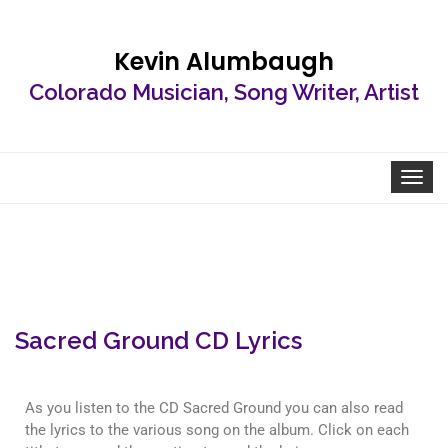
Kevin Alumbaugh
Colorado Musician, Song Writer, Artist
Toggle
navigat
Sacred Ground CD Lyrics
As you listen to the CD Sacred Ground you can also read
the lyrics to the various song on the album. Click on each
════════
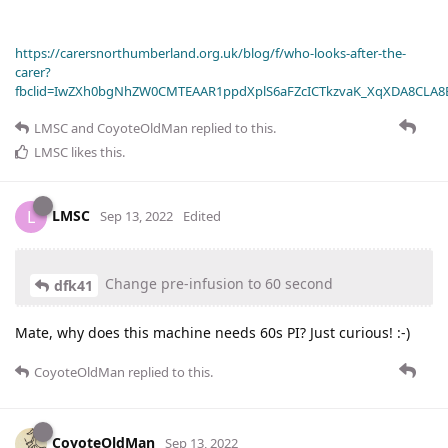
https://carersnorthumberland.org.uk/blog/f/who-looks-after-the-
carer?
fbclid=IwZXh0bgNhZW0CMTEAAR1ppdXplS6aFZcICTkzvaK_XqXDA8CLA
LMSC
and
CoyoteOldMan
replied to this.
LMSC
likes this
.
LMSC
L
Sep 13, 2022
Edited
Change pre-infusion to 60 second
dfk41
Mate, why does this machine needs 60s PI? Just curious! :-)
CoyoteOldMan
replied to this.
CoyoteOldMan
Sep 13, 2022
════════
**Task prompt**
Only the lines above from the one with "Kevin Alumbaugh" through the one with "the lyrics to" should be duplicated, character for character.

**Written solution**
Kevin Alumbaugh
Colorado Musician, Song Writer, Artist
Toggle
navigat
Sacred Ground CD Lyrics
As you listen to the CD Sacred Ground you can also read
the lyrics to the various song on the album. Click on each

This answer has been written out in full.